### PROVIDED DATA

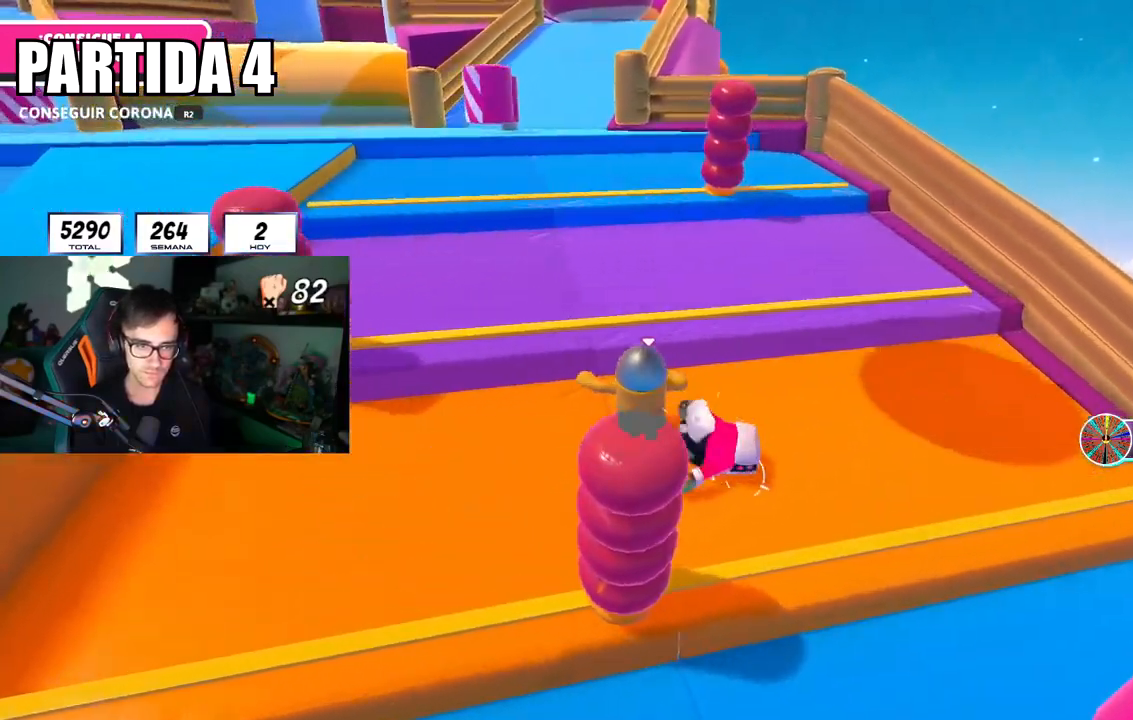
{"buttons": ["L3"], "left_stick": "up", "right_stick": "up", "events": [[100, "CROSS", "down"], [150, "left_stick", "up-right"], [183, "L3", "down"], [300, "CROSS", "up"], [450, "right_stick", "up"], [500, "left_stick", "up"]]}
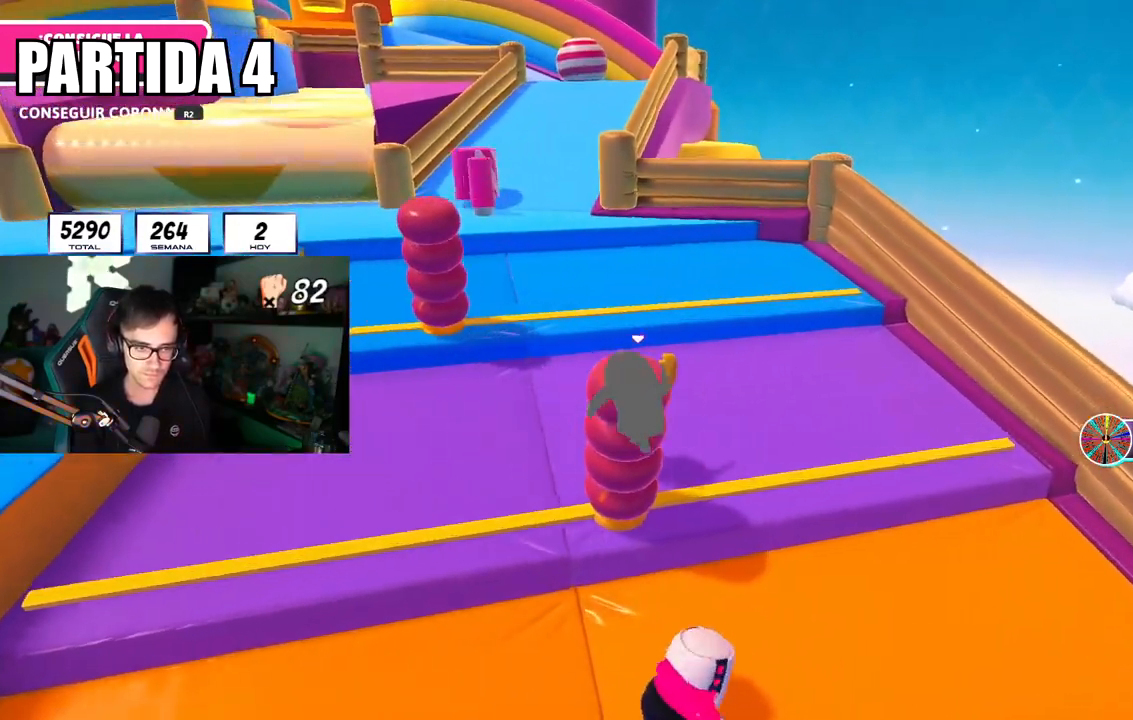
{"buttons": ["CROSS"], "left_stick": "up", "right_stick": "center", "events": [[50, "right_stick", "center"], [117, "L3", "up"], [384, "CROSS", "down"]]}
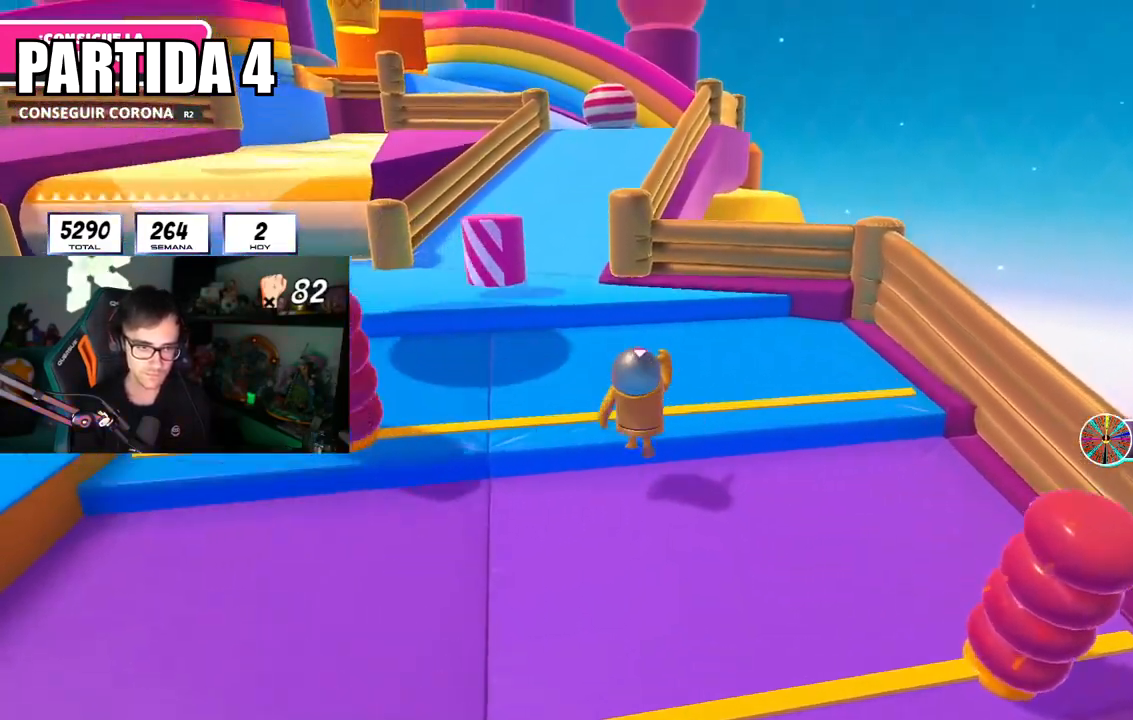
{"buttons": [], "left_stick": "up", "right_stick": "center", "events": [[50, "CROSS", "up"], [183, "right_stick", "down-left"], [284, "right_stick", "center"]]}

### TASK REQUIREMENTS
What you give back must match the material above exactly, minus its pictures.

### ANSWER SECTION
{"buttons": ["L3"], "left_stick": "up", "right_stick": "up", "events": [[100, "CROSS", "down"], [150, "left_stick", "up-right"], [183, "L3", "down"], [300, "CROSS", "up"], [450, "right_stick", "up"], [500, "left_stick", "up"]]}
{"buttons": ["CROSS"], "left_stick": "up", "right_stick": "center", "events": [[50, "right_stick", "center"], [117, "L3", "up"], [384, "CROSS", "down"]]}
{"buttons": [], "left_stick": "up", "right_stick": "center", "events": [[50, "CROSS", "up"], [183, "right_stick", "down-left"], [284, "right_stick", "center"]]}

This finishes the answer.